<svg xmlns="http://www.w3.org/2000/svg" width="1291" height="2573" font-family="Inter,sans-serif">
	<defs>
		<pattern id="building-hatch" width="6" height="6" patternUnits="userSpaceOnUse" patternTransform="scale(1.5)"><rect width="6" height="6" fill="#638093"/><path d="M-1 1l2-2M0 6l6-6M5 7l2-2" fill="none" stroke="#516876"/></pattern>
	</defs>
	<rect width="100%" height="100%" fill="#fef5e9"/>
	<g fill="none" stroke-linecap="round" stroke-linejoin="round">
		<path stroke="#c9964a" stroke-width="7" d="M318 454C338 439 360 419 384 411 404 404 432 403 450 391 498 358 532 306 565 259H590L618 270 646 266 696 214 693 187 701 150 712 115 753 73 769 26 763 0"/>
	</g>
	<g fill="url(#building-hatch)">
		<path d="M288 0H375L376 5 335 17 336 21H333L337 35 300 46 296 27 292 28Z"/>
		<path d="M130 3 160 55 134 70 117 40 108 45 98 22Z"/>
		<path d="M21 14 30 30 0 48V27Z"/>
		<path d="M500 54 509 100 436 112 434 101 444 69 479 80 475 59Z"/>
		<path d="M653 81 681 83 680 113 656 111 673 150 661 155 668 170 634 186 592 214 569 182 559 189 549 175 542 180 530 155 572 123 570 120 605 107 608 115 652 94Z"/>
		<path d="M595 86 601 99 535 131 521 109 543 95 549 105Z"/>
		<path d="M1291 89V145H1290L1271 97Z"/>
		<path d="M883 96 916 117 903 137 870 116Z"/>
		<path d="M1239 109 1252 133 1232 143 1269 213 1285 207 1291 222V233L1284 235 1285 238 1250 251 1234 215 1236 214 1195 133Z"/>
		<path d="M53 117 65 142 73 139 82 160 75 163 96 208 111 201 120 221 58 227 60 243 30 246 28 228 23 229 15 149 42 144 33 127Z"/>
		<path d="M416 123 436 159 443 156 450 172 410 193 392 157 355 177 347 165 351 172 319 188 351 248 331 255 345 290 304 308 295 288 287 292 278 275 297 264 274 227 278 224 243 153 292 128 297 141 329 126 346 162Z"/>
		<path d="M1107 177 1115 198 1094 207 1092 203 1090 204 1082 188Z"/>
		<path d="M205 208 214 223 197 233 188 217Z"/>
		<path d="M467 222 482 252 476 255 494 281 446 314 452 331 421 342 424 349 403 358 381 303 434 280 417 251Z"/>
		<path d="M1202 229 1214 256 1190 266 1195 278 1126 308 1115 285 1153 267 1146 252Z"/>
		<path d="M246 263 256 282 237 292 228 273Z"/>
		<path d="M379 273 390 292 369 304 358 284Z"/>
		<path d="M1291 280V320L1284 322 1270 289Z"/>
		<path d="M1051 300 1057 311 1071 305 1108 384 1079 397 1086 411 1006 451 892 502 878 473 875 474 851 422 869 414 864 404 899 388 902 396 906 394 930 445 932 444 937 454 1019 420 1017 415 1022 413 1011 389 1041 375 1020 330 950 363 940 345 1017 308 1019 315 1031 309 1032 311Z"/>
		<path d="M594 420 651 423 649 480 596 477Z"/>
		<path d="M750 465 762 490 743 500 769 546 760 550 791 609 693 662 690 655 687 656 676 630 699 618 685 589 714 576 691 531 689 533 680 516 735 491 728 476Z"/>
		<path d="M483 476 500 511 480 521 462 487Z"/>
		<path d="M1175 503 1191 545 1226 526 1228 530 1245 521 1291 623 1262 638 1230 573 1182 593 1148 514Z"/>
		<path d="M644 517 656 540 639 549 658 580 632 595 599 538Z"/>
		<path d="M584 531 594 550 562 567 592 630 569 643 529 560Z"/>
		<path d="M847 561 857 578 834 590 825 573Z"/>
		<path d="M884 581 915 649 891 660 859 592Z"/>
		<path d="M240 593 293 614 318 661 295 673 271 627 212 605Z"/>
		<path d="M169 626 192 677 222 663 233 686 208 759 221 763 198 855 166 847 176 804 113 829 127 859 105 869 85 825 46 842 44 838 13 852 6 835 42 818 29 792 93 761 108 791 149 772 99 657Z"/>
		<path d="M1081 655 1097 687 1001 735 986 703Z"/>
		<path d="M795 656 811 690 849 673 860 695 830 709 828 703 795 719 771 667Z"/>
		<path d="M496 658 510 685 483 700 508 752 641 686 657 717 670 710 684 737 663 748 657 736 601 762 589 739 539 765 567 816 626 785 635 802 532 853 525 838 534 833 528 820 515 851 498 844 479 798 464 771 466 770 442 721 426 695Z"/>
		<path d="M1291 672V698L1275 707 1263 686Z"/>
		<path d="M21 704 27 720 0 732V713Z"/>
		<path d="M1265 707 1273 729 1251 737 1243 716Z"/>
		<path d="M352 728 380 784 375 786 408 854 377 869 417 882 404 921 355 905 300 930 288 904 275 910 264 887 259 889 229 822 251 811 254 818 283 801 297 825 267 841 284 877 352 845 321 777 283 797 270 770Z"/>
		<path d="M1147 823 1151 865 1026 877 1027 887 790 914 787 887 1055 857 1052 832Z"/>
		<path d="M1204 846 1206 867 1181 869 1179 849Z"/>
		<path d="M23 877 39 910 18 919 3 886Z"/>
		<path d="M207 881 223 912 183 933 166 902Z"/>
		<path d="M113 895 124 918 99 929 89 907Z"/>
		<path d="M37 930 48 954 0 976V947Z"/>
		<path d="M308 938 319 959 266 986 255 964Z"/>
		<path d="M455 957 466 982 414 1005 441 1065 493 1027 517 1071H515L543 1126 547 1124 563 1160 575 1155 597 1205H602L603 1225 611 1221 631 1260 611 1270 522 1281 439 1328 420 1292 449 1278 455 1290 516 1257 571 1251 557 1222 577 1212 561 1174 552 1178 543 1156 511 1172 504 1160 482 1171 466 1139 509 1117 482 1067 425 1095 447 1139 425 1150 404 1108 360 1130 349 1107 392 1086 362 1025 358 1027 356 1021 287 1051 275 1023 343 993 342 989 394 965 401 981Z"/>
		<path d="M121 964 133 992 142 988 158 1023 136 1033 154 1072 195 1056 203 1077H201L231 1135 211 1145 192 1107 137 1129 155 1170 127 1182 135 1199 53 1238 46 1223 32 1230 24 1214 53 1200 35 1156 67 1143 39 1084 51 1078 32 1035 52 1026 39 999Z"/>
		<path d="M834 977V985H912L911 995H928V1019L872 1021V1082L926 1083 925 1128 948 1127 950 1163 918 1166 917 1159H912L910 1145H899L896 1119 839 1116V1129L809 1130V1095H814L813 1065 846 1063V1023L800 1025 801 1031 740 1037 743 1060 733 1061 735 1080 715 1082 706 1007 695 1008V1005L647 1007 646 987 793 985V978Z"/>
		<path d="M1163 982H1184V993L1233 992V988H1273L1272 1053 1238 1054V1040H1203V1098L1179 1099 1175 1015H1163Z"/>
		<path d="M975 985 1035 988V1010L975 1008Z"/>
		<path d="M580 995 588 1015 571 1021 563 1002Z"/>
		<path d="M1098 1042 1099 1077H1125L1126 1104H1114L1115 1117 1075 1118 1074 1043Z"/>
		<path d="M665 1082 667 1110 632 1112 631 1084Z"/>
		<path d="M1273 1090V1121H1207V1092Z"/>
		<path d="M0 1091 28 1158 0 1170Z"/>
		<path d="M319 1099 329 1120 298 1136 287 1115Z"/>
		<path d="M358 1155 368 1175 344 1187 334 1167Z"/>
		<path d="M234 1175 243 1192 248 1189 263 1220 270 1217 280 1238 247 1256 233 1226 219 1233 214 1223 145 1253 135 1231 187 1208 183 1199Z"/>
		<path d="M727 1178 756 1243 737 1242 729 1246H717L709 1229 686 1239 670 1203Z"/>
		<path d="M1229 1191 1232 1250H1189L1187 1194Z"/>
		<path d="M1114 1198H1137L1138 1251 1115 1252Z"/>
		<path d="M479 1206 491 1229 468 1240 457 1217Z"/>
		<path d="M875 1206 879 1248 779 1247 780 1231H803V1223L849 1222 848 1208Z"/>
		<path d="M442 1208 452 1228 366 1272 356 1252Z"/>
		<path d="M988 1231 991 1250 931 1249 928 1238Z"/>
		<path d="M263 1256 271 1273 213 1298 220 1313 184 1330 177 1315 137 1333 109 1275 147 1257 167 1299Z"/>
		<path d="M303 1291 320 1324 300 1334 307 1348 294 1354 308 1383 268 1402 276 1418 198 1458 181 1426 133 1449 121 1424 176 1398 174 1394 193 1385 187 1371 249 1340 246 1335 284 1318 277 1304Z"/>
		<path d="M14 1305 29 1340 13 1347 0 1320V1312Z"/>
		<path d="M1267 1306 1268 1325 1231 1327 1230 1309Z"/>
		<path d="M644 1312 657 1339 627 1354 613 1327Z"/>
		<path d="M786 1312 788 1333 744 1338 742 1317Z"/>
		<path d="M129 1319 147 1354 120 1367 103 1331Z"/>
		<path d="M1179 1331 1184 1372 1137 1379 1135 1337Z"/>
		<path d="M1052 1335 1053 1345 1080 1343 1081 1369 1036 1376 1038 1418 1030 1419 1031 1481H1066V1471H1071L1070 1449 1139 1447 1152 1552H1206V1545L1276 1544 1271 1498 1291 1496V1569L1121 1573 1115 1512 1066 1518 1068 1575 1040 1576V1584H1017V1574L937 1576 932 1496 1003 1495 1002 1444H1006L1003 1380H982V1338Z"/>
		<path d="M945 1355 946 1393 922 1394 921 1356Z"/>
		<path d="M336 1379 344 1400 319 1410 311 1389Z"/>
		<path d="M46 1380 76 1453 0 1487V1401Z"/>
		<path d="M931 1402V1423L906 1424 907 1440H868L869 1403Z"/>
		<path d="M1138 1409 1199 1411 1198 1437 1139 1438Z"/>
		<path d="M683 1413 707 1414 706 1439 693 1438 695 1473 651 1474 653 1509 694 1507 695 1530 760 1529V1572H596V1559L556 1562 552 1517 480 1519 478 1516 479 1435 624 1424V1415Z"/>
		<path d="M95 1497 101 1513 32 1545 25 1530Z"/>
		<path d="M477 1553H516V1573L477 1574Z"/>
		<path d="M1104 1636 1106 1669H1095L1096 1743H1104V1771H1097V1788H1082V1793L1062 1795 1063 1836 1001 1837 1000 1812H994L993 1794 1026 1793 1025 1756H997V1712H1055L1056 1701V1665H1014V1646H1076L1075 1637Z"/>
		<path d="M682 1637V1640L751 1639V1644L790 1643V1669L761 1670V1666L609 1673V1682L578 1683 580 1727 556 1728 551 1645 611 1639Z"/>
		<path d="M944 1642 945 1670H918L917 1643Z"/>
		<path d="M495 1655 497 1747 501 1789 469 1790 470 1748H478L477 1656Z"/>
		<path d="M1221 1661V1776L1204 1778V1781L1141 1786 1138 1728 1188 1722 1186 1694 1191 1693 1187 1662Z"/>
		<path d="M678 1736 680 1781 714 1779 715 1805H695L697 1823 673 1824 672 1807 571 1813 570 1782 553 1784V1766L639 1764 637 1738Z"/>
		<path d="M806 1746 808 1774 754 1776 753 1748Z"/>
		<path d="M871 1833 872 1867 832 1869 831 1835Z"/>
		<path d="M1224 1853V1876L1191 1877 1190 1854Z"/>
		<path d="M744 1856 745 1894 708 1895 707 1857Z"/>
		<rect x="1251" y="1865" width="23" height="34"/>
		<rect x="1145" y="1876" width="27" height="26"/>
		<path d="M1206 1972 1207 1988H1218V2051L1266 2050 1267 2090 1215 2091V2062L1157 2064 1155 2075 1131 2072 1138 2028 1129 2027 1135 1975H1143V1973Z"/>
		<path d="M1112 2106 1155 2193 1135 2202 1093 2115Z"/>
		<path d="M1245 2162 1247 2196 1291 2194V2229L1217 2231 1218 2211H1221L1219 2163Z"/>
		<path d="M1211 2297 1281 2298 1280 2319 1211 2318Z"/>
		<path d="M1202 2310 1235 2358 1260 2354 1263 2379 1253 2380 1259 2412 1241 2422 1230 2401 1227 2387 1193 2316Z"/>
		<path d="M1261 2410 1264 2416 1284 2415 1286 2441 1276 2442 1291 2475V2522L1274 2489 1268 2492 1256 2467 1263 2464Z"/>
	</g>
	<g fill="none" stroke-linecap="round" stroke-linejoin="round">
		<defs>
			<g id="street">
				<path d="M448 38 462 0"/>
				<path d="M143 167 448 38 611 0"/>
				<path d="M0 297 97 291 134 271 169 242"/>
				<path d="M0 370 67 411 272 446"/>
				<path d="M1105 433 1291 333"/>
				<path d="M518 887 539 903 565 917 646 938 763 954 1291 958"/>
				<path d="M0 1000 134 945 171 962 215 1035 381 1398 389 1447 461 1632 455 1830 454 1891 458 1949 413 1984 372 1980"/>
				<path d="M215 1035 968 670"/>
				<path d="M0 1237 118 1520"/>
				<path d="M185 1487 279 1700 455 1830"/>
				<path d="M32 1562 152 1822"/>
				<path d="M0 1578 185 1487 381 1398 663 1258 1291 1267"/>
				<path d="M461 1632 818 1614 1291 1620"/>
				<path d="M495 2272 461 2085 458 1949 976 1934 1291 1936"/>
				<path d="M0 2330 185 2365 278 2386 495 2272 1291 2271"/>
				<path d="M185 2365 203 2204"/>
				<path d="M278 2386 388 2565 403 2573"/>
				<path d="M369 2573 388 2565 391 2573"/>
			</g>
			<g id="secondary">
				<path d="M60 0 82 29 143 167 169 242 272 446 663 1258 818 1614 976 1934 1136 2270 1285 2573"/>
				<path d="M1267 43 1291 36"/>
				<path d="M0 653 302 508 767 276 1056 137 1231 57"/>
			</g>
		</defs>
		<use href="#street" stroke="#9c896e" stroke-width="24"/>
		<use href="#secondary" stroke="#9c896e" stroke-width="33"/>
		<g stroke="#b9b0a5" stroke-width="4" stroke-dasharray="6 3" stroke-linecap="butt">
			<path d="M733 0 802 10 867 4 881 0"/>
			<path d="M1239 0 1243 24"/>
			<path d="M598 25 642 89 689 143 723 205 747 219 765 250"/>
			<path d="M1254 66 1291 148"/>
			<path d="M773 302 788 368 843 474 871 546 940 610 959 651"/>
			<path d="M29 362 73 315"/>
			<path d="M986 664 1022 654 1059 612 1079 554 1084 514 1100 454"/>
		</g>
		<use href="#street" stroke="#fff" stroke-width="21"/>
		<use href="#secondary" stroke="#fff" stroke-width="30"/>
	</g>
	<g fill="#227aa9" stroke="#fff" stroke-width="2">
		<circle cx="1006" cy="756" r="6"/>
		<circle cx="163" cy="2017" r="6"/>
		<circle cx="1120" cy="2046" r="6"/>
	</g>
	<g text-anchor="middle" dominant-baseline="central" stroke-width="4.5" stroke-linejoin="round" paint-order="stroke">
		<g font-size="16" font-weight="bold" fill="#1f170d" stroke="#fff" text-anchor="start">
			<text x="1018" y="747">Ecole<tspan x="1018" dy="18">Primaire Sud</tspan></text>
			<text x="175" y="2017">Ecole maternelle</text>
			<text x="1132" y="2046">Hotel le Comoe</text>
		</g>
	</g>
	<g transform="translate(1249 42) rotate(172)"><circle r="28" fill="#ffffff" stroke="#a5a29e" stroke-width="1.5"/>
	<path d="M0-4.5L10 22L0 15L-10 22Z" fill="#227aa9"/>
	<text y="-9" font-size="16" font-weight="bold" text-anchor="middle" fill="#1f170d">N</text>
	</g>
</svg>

### Description of the task:
From the line containing "653 302 508" down to the last line, reproduce the records exactly. Include both ends.

### Answer to this task:
				<path d="M0 653 302 508 767 276 1056 137 1231 57"/>
			</g>
		</defs>
		<use href="#street" stroke="#9c896e" stroke-width="24"/>
		<use href="#secondary" stroke="#9c896e" stroke-width="33"/>
		<g stroke="#b9b0a5" stroke-width="4" stroke-dasharray="6 3" stroke-linecap="butt">
			<path d="M733 0 802 10 867 4 881 0"/>
			<path d="M1239 0 1243 24"/>
			<path d="M598 25 642 89 689 143 723 205 747 219 765 250"/>
			<path d="M1254 66 1291 148"/>
			<path d="M773 302 788 368 843 474 871 546 940 610 959 651"/>
			<path d="M29 362 73 315"/>
			<path d="M986 664 1022 654 1059 612 1079 554 1084 514 1100 454"/>
		</g>
		<use href="#street" stroke="#fff" stroke-width="21"/>
		<use href="#secondary" stroke="#fff" stroke-width="30"/>
	</g>
	<g fill="#227aa9" stroke="#fff" stroke-width="2">
		<circle cx="1006" cy="756" r="6"/>
		<circle cx="163" cy="2017" r="6"/>
		<circle cx="1120" cy="2046" r="6"/>
	</g>
	<g text-anchor="middle" dominant-baseline="central" stroke-width="4.5" stroke-linejoin="round" paint-order="stroke">
		<g font-size="16" font-weight="bold" fill="#1f170d" stroke="#fff" text-anchor="start">
			<text x="1018" y="747">Ecole<tspan x="1018" dy="18">Primaire Sud</tspan></text>
			<text x="175" y="2017">Ecole maternelle</text>
			<text x="1132" y="2046">Hotel le Comoe</text>
		</g>
	</g>
	<g transform="translate(1249 42) rotate(172)"><circle r="28" fill="#ffffff" stroke="#a5a29e" stroke-width="1.5"/>
	<path d="M0-4.5L10 22L0 15L-10 22Z" fill="#227aa9"/>
	<text y="-9" font-size="16" font-weight="bold" text-anchor="middle" fill="#1f170d">N</text>
	</g>
</svg>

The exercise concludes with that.